CONFERENCE NATIONALE SOUVERAINE
La conférence nationale souveraine (CNS), d’abord contestée par la Mouvance présidentielle parce que soutenue par l’Union sacrée de l’opposition puis organisée de 1991 à 1999 au Palais du peuple, avait porté tous les espoirs du peuple zaïrois.
Mais, les différents gouvernements de transition, la Constitution (non promulguée) et les résolutions qui en résultèrent s’étaient butés à l’intransigeance du Maréchal, installé dans son village de Gbadolité. Le Haut Conseil de la République, parlement de transition (HCR-PT) placé sous la présidence de Mgr Laurent Monsengwo, n’eut pas les coudées franches pour faire exécuter les « Résolutions » censées consacrer le système démocratique dans le pays.
Ni les nombreuses manifestations « de protestations », ni les « journées villes mortes » moins encore le « massacre des chrétiens » à Kinshasa n’avaient eu raison de la « résistance au changement » du régime en place, engagé dans une stratégie de débauchage des leaders de partis de l’opposition et de corruption à grande échelle.
Et alors que l’opposition civile croyait que la chute du régime Mobutu sous la poussée implacable de l’Alliance des forces démocratiques pour la libération du Congo (AFDL) permettrait la « poursuite du processus démocratique avec la mise à exécution des résolutions de la CNS », l’interdiction des activités des partis politiques fut alors considérée comme étant un « frein ».
« L’AFDL est venue pour battre en brèche les résolutions pertinentes de la CNS qui ont mis la RDC sur la voie de la démocratie et de l’Etat de droit », se désole aujourd’hui l’Union pour la démocratie et le progrès social (UDPS). « L’ordre institutionnel mis en place par la CNS avait été freiné par l’AFDL », précise-t-elle, évoquant l’interpellation et la mise aux arrêts des leaders des partis politiques, dont Etienne Tshisekedi « relégué dans son village ».
DIALOGUE INTERCONGOLAIS ET ELECTIONS
Le Dialogue intercongolais, organisé en Afrique du Sud pour mettre un terme définitif aux conflits armés dévastant les provinces de l’Est de la RDC et installer des institutions républicaines, a le mérite d’avoir relancé le processus électoral en RDC.

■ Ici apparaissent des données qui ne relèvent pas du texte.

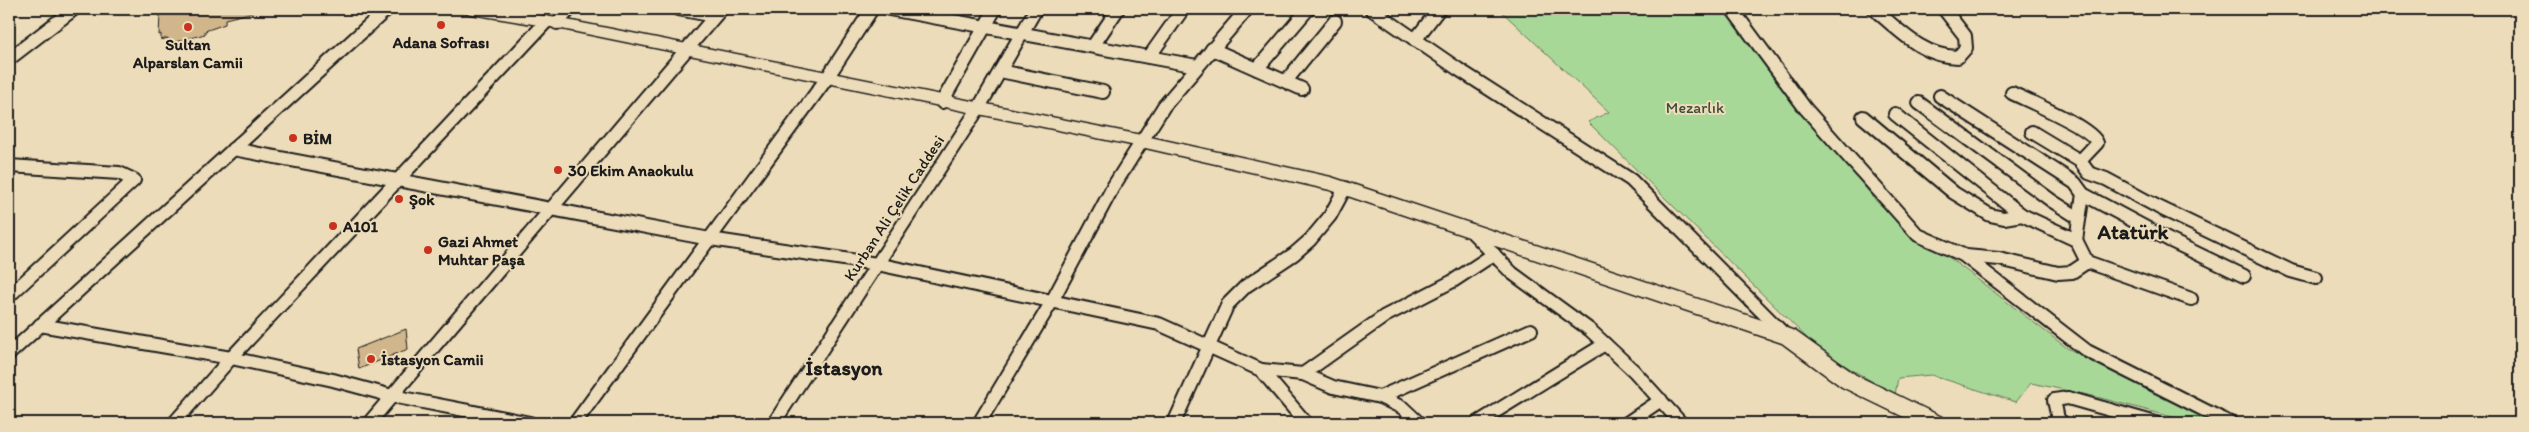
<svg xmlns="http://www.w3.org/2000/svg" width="2529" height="432" font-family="Itim,sans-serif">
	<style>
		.green { fill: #a8d898; stroke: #627a5a }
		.building { fill: #d1b68c; stroke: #1c1c1c }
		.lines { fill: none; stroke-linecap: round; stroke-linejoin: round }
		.street-casing { stroke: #1c1c1c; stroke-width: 16 }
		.secondary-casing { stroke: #1c1c1c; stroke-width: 3 }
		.street { stroke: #eddcb9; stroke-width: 12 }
		.secondary { fill: #eddcb9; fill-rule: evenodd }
		.poi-dot { fill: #c8321e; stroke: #eddcb9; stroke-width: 2 }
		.labels { text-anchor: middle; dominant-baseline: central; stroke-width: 4; stroke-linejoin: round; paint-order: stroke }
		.poi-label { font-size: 16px; font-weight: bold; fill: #1c1c1c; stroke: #eddcb9; text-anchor: start }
		.park-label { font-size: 16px; fill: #3f4b3b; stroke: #eddcb9 }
		.street-label { font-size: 16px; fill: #1c1c1c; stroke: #eddcb9 }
		.district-label { font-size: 21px; font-weight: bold; fill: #1c1c1c; stroke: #eddcb9 }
	</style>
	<rect width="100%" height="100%" fill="#eddcb9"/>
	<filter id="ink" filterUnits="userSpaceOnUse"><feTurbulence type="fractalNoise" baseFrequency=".02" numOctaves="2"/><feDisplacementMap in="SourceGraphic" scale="10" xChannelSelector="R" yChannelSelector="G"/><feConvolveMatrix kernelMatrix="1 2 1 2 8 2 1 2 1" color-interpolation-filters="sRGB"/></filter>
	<g filter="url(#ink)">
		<path class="green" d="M1499 9H1728L1825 137 1877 202 2067 348 2218 423H2195L2093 396 2031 383 2016 402 1931 375 1898 378 1895 395 1820 351 1588 122 1609 112Z"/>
		<g class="building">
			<path d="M164 9H254V12L225 19V24L205 31V34L168 44V38L161 40V34L159 35 160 15 164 14Z"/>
			<path d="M406 329 408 349 359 369 356 349Z"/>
		</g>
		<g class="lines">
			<g class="street-casing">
				<g id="street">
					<path d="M678 9 715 16"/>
					<path d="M889 9 1197 66"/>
					<path d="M1371 9 1458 69 1631 180 1786 336"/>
					<path d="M1732 9 1805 108 1918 235 1963 255 2087 351 2230 423"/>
					<path d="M1874 9C1899 30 1923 57 1958 57L1966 48 1965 36 1944 9"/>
					<path d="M557 23 570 9"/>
					<path d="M1415 40 1439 9"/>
					<path d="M1093 46 1118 9"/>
					<path d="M1212 49 1302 89"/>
					<path d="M1149 57 1183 9"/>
					<path d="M9 59 74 9"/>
					<path d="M1257 69 1308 9"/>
					<path d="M1000 71 1103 92"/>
					<path d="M1286 81 1335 21"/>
					<path d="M2012 93C2028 101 2093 128 2097 143L2080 161"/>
					<path d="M1940 96 2075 183 2083 194 2169 240 2244 276"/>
					<path d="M942 102 995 9"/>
					<path d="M1919 103 2052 201 2079 218"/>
					<path d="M1895 114 2022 215"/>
					<path d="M1863 117 1954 193 1990 215 2004 218 2022 215 2076 240 2087 262 2191 299"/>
					<path d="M2032 132 2080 161 2089 173 2106 179 2158 207 2291 271 2316 278"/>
					<path d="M233 149 710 239 877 264 1159 324 1261 370 1306 423"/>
					<path d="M9 166 119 173 134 180 9 296"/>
					<path d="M1470 230 1512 273 1590 330 1634 371 1681 423"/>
					<path d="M2076 240 2083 194"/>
					<path d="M1966 256 1999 259 2058 273 2072 272 2087 262"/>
					<path d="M40 325 231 358 333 380 392 396 530 423"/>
					<path d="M9 354 387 9"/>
					<path d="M1261 370 1303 374 1333 387 1380 397 1403 408 1419 423"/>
					<path d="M1303 374 1385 316 1453 281 1494 254"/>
					<path d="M1380 397 1531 330"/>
					<path d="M174 423 231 358 546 22"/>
					<path d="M369 423 721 9"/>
					<path d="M575 423 827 78 872 9"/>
					<path d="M774 423 978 109 1036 9"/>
					<path d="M979 423 1051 303 1113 187 1164 106 1247 9"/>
					<path d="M1174 423 1228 304 1246 286 1294 254 1310 240 1330 216 1345 188"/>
					<path d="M1477 423 1605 344"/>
					<path d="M1627 423 1661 400"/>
					<path d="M2063 423 2058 419 2054 400 2068 398 2156 423"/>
				</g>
			</g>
			<g class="secondary-casing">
				<path id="secondary" d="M463 9H503L557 18 1141 135 1331 177 1795 331 1856 375 1942 417 1945 423H1916L1842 387 1782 343 1330 190 1141 147 557 28 471 14 466 13Z"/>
			</g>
			<use href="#street" class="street"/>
			<use href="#secondary" class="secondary"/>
		</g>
	</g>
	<g class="poi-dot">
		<circle cx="441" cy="25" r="5"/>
		<circle cx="188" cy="27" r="5"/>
		<circle cx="293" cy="138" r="5"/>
		<circle cx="558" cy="170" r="5"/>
		<circle cx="399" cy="199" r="5"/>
		<circle cx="333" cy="226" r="5"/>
		<circle cx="428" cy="250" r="5"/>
		<circle cx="371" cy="359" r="5"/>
	</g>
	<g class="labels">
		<g class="poi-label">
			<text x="441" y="42" text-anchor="middle">Adana Sofrası</text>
			<text x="188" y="44" text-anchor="middle">Sultan<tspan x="188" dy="18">Alparslan Camii</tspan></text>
			<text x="303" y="138">BİM</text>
			<text x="568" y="170">30 Ekim Anaokulu</text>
			<text x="409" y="199">Şok</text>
			<text x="343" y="226">A101</text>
			<text x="438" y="241">Gazi Ahmet<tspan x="438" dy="18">Muhtar Paşa</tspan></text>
			<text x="381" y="359">İstasyon Camii</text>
		</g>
		<g class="park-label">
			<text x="1695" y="107">Mezarlık</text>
		</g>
		<g class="street-label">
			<text transform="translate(894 208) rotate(-57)">Kurban Ali Çelik Caddesi</text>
		</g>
		<g class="district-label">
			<text x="2133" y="231">Atatürk</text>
			<text x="844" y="367">İstasyon</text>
		</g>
	</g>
	<rect width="2529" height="432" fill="none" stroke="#eddcb9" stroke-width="30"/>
	<rect x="15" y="15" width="2499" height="402" fill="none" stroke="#1c1c1c" stroke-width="2" filter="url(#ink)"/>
</svg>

Clopin-clopant, malgré des pesanteurs liées à des intérêts partisans, les « Parties » - constituant les forces combattantes (gouvernement, RCD, MLC, RCD-K/ML, RCD-N, Maï-Maï), l’opposition politique et les forces vives - s’étaient accordées sur l’essentiel.
« Les Parties prennent l’engagement de lutter pendant la période de la transition pour un système respectueux des valeurs de la démocratie, des droits de l’homme et des libertés fondamentales », peut-on lire dans l’Accord global et inclusif signé début avril 2003 à Sun-City, après une année d’incertitudes.
Succédant à son père assassiné, le président Joseph Kabila avait promis en janvier 2001 de « conduire le pays aux élections ». En juillet 2006, la RDC organisait ses premières élections présidentielles et législatives « libres et démocratiques ».
Il incombe maintenant aux acteurs politiques, hors et dans les institutions, de s’atteler à la consolidation des avancées enregistrées dans le processus démocratique. Le chef de l’Etat veillant au respect de la Constitution, assurant, « par son arbitrage, le fonctionnement régulier des pouvoirs publics et des Institutions ainsi que la continuité de l’Etat », conformément à ses attributions constitutionnelles.
Mais une chose : la démocratie ne se limite pas aux élections. Elle touche à la stabilité des institutions, au respect de la Constitution, à la bonne gouvernance, au respect des droits de l’homme, à la lutte contre la pauvreté, l’ impunité, l’ intolérance, la gabegie financière, la concussion, le clientélisme politique, la médiocrité, le pillage des ressources naturelles, la spoliation des biens de la collectivité….Alors, n’assassinez pas la démocratie.